Unveiling and reasoning about co-change dependencies

2016 
Product flexibility is one of the expected benefits of a modular design, and thus "it should be possible to make drastic changes to a module without changing others." Accordingly, the data available on version control systems might help software architects to reason about some quality attributes of the modular decomposition of a system. In this paper we investigate the impact of co-change dependencies into system stability, that is, the potential ripple effect that might occur during maintenance tasks. Here we use (a) Design Structure Matrices (DSMs) for visualizing dependencies motivated by assets’ co-change and (b) two metrics for estimating system stability: Propagation Cost of Changes and Clustered Cost of a Decomposition.
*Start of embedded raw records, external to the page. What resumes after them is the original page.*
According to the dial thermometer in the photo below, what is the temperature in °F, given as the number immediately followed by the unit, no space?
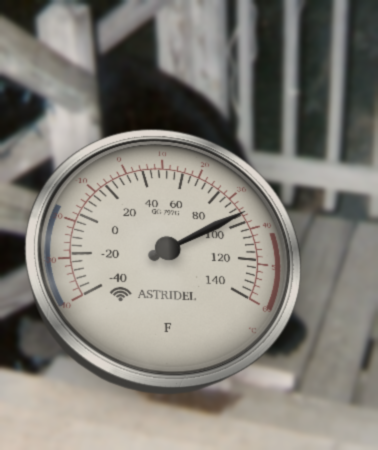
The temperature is 96°F
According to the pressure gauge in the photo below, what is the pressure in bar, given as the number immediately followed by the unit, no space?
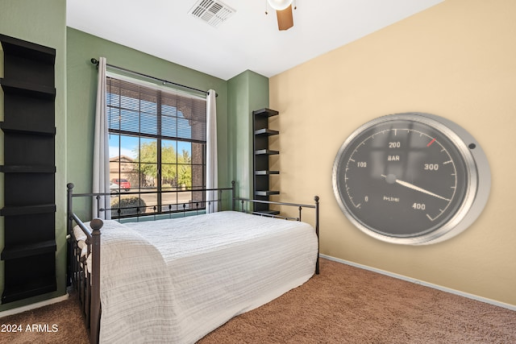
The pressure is 360bar
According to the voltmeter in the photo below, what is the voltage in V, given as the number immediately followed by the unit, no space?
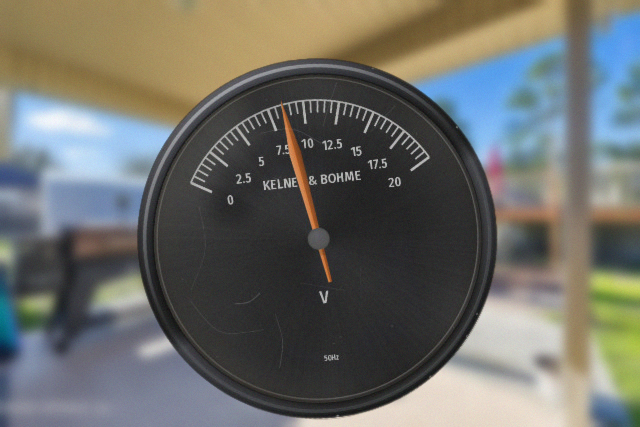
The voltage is 8.5V
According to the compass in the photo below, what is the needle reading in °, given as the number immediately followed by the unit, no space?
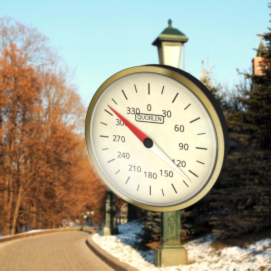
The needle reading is 307.5°
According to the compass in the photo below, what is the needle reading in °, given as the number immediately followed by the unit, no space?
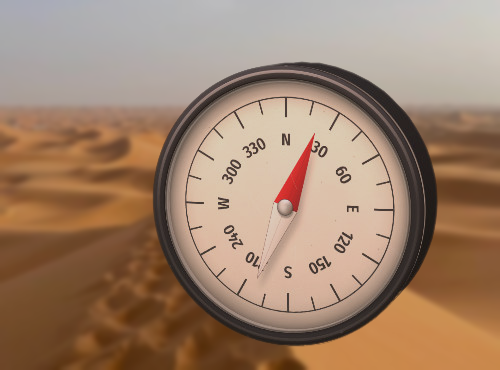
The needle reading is 22.5°
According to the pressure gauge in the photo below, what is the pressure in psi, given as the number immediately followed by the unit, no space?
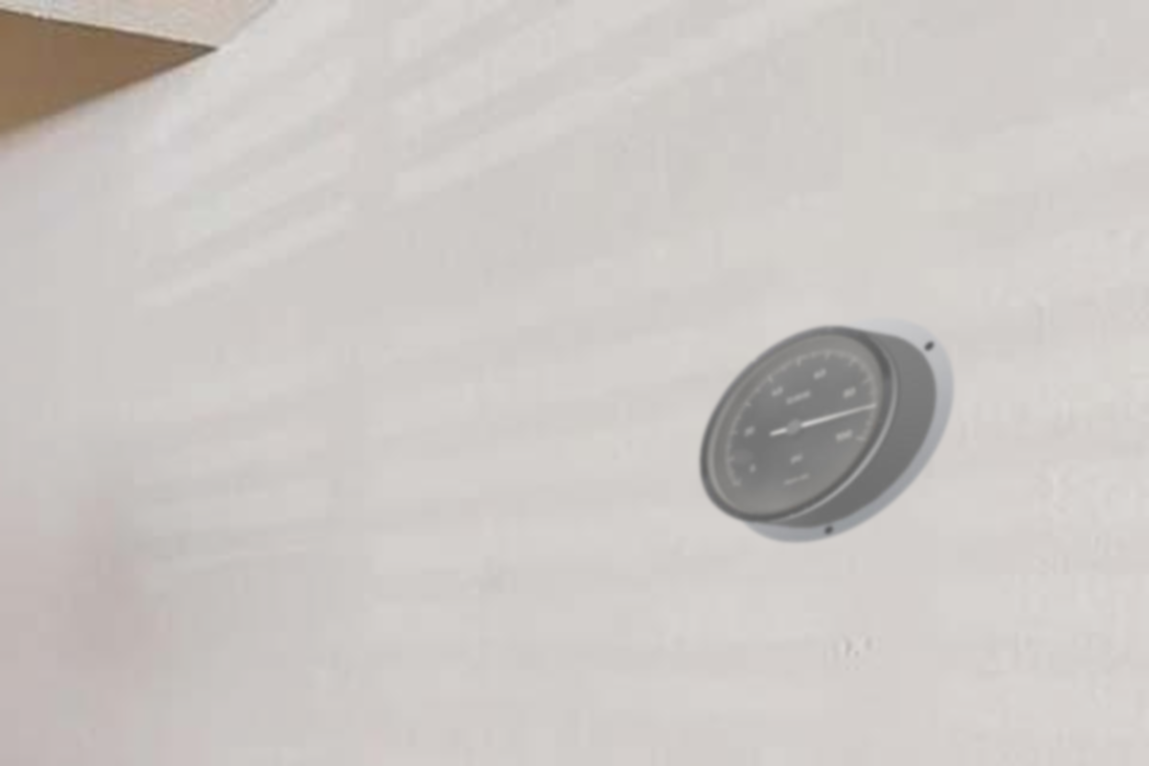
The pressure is 90psi
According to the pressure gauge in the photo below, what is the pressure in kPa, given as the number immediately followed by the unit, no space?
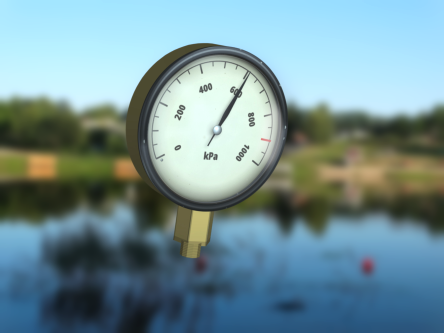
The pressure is 600kPa
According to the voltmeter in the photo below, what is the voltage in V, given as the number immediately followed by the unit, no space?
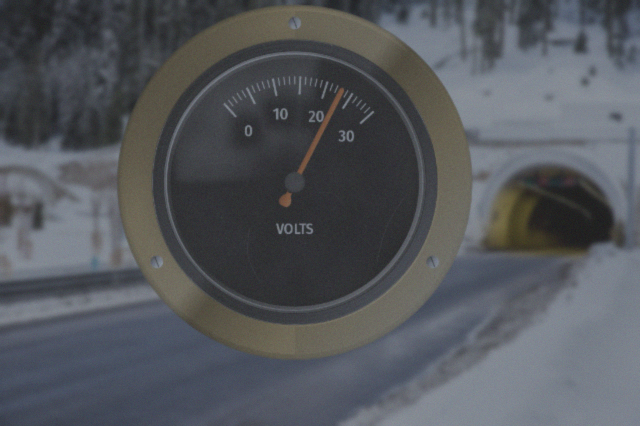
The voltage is 23V
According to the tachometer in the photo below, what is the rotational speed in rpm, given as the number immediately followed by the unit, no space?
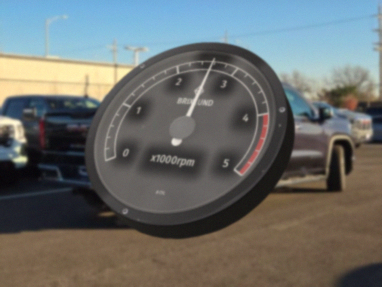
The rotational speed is 2600rpm
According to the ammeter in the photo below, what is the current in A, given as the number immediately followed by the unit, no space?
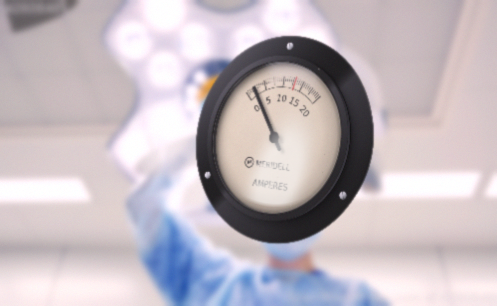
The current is 2.5A
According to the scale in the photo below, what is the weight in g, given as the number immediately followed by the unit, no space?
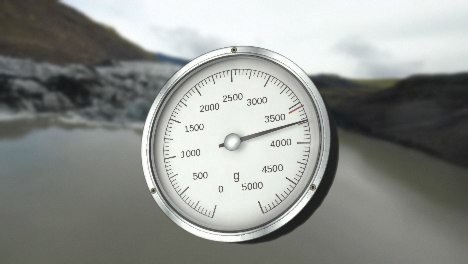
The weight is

We conducted a comprehensive study about co-change dependencies and their effects on system stability, considering the change history of six open-source Java systems: Derby, Eclipse UI, Eclipse JDT, Hadoop, Geronimo, and Lucene; and one relevant financial systems of the Brazilian Government (SIOP). We evaluated two distinct situations: first considering only the static dependencies of each system and then considering both static and co-change dependencies of each system. There is a significant impact of the co-change dependencies on the stability measurements for Derby, Hadoop, Lucene, and SIOP. This result suggests that the modular decomposition of these systems does not resemble their change history. Accordingly, our findings provide empirical evidence that the common approach for reasoning about the modular decomposition, which often uses only static dependencies, hides important details about the costs of maintenance tasks.